### WORK REQUEST A:
In the excerpted Lisp discussion, start at the words "Immutable and Persistent: I" and end after "first Lisp implementation.". Rewrite that passage with "Clojure" replaced by "ClojureScript".
### WORK REQUEST B:
According to the excerpted Lisp discussion, what does the immutable-only approach require when inserting into a list?
### WORK REQUEST C:
List every Lisp that the excerpted Lisp discussion names as significantly backwards-incompatible with its predecessors.

··· EXCERPTED TEXT

PCL is more modern. But neither has the look or feel of Clojure.
But I'm not saying that Lisp's don't contain new stuff. I'm saying that they contain the old stuff + new stuff.
Clojure gets rid of core old stuff:
* names are different
* concepts are removed (mutable cons cells, ...)
* syntax is different from every other Lisp
* semantics is different (persistent data structures, ...)
> By "persistent" Clojure means "immutable"
immutable and persistent are different, but related concepts. A data structure can be immutable, but it does not need to be persistent. 'Persistent' means that an immutable data structure can be updated, keeps all its versions and provides certain performance/space characteristics (one does not do full copies for example).
Imagine a list (f o o b a r). Now I want to insert 1 between f o o and b a r.
Immutable: I need to make a new list with elements from the old list copied.
Immutable and Persistent: I make a new list, but I possibly reference parts of the old data structure. Thus I don't need to make a full copy.
Lisp's lists/vectors/... are not immutable and also not persistent.
Some Clojure sequences are lazy, but Clojure lists aren't. And you are right that there's a typing constraint that prevents you from making improper lists, and that's not the traditional behavior of Lisp conses.
As for the 1960 code in the manual, no, that wasn't the source code used by the first Lisp implementation.
In the Shen case, I assume you're talking about things like this, in primitives.lsp?
- Indentation to show structure;
- DEFUN;
- ';
- IF;
- LET;
- some lowercase letters.
To me, that looks a lot like the modern Clojure code, and not much like the 1962 code.
Your taxonomy of immutability and persistence is interesting; thank you. I thought you might have meant that Clojure lists were automatically serialized to stable storage on, for example, program exit. Lisp lists have always been persistent, then, except when you mutate them? Because you can make your (f o o 1 b a r) from (f o o b a r) without copying the whole thing in any Lisp.
Lots of Lisps have been backwards-incompatible with previous Lisps. Scheme, Common Lisp, Emacs Lisp, and even MACLISP and LISP 1.5 were all significantly backwards-incompatible with their predecessors. That didn't make them non-Lisp. Common Lisp was not the end of Lisp development.
> Lots of Lisps have been backwards-incompatible with previous Lisps. Scheme, Common Lisp, Emacs Lisp, and even MACLISP and LISP 1.5 were all significantly backwards-incompatible with their predecessors.

······
··· LISTED ENTRIES

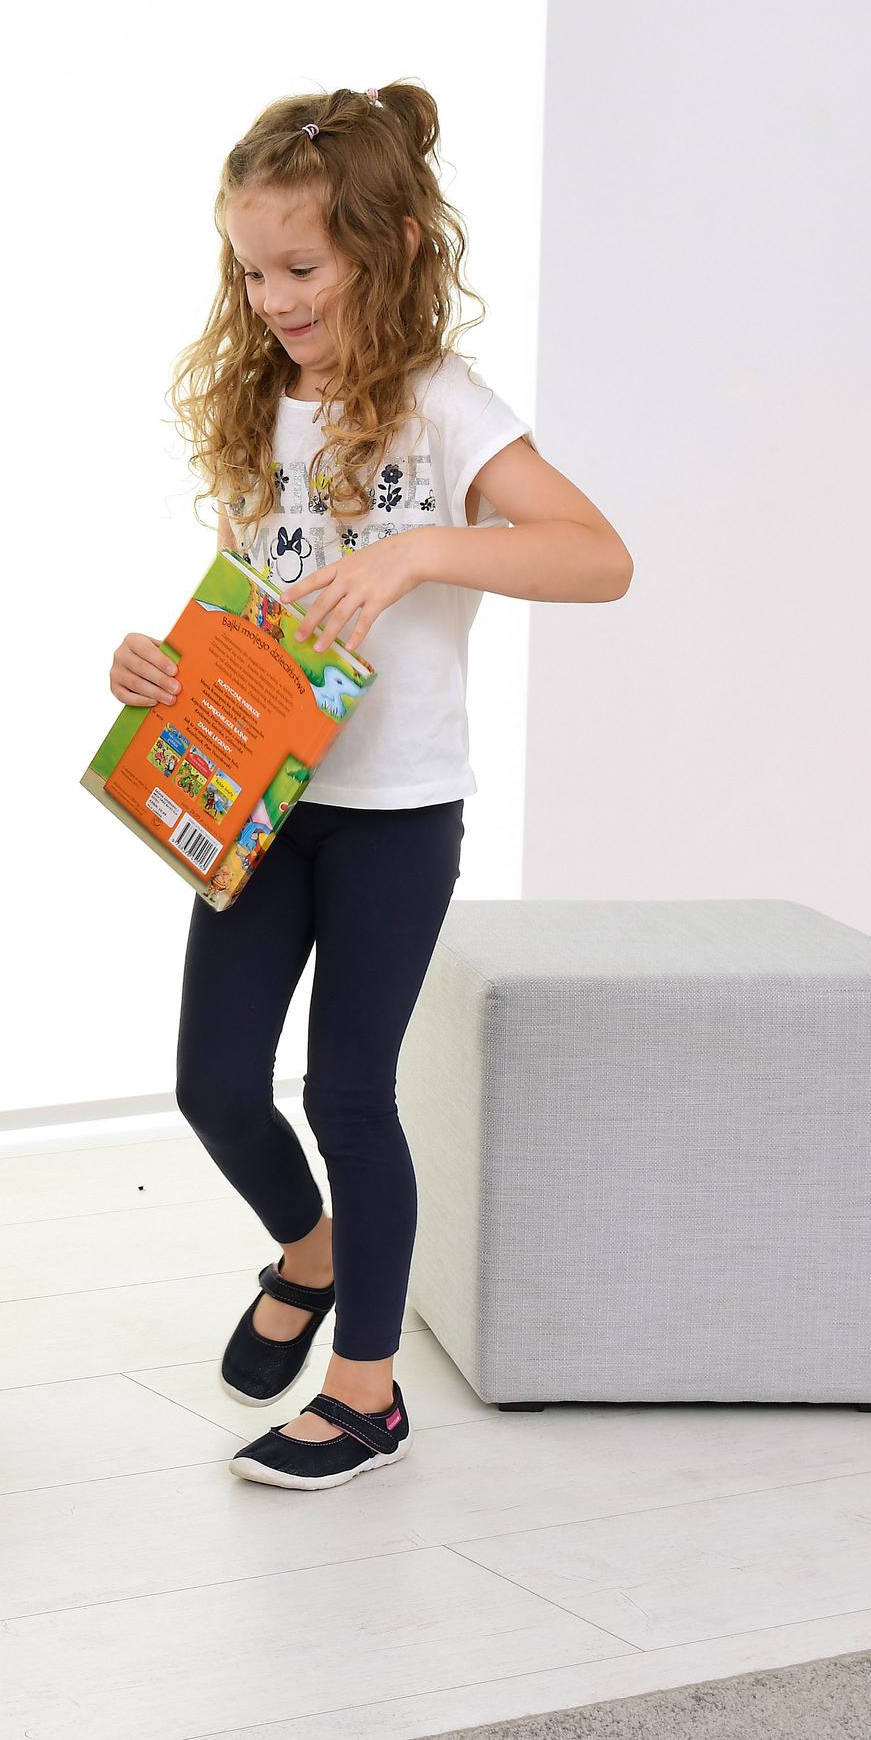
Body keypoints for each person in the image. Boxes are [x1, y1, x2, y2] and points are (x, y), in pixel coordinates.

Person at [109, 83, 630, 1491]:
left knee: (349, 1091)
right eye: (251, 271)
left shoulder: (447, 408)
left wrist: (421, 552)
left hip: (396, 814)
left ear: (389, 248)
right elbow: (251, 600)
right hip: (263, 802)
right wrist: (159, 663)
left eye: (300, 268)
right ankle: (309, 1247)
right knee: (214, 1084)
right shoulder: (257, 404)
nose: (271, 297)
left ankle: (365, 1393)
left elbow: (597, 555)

······
··· LISTED ENTRIES

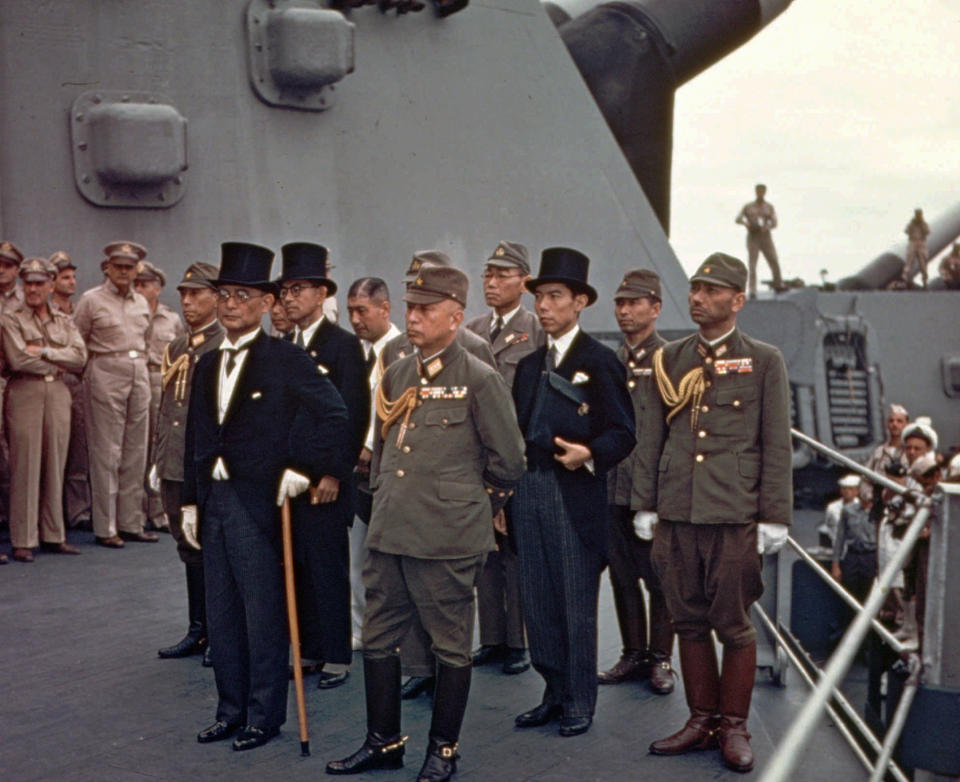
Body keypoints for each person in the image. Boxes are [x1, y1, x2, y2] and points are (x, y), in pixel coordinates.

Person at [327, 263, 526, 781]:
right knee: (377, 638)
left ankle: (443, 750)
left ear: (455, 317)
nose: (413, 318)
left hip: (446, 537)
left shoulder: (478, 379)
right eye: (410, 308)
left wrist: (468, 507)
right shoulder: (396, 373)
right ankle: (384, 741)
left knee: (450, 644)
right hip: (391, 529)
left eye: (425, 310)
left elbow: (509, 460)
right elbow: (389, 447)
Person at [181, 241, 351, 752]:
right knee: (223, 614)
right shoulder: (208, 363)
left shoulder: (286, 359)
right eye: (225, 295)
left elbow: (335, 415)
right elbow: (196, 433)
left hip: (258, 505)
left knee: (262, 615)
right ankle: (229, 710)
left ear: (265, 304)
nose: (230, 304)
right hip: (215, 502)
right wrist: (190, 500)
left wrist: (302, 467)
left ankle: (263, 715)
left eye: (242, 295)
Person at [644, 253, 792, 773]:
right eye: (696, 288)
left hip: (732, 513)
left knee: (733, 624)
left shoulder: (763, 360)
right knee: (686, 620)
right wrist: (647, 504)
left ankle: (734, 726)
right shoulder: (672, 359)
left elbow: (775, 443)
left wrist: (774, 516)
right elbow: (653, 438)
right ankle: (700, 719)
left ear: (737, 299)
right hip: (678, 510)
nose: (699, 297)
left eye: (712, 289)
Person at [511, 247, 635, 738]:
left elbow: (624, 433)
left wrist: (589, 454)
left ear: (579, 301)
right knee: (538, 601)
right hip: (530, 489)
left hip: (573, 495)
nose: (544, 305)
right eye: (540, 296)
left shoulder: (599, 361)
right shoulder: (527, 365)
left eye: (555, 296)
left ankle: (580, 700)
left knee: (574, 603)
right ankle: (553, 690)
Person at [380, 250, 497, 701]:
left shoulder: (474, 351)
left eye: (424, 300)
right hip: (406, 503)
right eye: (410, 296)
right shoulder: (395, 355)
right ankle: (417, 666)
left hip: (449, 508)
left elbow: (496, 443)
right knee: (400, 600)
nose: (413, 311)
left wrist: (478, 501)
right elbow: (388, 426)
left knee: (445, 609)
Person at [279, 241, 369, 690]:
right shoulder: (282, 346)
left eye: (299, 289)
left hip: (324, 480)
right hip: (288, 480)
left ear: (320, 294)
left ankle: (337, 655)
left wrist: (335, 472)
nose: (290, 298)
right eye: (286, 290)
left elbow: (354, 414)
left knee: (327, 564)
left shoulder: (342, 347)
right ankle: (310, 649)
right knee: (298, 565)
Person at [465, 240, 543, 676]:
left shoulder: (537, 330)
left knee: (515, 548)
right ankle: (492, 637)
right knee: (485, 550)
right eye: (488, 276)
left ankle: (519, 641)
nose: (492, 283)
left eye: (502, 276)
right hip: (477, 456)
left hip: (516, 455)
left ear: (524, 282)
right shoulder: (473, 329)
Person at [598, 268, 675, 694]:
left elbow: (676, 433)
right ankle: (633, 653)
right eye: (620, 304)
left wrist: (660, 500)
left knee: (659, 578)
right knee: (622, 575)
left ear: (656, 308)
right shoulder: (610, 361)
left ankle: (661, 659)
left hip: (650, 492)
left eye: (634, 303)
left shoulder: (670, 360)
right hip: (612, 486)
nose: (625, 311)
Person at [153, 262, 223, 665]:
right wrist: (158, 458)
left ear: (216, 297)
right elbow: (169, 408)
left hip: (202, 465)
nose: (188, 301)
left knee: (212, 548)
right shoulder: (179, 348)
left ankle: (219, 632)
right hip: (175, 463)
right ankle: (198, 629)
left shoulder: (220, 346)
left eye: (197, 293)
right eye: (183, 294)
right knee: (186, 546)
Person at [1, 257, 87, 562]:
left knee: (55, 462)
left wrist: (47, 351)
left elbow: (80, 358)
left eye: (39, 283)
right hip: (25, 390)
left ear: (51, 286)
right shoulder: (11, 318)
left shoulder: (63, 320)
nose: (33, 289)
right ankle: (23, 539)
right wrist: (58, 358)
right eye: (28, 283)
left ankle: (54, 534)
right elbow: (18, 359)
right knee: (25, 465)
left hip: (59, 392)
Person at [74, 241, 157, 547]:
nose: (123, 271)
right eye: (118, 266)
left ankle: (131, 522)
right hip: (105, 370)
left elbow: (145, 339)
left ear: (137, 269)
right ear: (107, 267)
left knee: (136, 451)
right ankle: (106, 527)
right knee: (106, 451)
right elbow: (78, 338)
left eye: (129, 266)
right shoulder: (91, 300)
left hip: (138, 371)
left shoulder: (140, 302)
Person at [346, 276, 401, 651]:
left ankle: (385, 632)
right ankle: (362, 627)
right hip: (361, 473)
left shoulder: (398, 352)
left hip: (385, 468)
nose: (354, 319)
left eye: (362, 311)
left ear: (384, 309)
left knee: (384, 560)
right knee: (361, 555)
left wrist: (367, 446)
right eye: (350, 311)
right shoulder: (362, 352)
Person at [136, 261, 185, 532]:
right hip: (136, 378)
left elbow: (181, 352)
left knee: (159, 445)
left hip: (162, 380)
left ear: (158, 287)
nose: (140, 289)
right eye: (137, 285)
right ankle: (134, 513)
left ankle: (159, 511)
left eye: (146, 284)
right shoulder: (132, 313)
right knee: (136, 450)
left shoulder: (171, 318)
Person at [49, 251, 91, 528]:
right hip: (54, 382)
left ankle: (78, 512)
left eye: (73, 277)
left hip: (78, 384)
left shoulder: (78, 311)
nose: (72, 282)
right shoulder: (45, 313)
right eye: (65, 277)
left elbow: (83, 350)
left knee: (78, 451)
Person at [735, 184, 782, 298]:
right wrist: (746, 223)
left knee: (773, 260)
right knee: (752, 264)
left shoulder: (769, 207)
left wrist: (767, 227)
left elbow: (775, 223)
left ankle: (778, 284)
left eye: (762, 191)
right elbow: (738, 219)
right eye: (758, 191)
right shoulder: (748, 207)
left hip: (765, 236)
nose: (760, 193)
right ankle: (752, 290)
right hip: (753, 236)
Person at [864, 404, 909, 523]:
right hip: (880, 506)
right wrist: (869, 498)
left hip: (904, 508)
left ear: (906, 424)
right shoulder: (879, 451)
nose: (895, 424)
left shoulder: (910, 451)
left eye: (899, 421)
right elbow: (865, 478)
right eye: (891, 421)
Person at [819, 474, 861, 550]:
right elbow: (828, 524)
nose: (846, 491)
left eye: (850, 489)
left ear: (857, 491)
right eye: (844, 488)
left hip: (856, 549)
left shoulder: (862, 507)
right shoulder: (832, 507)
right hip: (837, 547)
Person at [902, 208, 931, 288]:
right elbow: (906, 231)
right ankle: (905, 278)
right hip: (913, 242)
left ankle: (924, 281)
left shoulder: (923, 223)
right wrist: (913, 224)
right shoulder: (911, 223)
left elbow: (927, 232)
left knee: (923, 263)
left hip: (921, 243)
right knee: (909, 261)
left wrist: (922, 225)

······

### EXPECTED ANSWER A:
Immutable and Persistent: I make a new list, but I possibly reference parts of the old data structure. Thus I don't need to make a full copy.
Lisp's lists/vectors/... are not immutable and also not persistent.
Some ClojureScript sequences are lazy, but ClojureScript lists aren't. And you are right that there's a typing constraint that prevents you from making improper lists, and that's not the traditional behavior of Lisp conses.
As for the 1960 code in the manual, no, that wasn't the source code used by the first Lisp implementation.

### EXPECTED ANSWER B:
A new list has to be made, with the elements copied from the old list.

### EXPECTED ANSWER C:
Scheme
Common Lisp
Emacs Lisp
MACLISP
LISP 1.5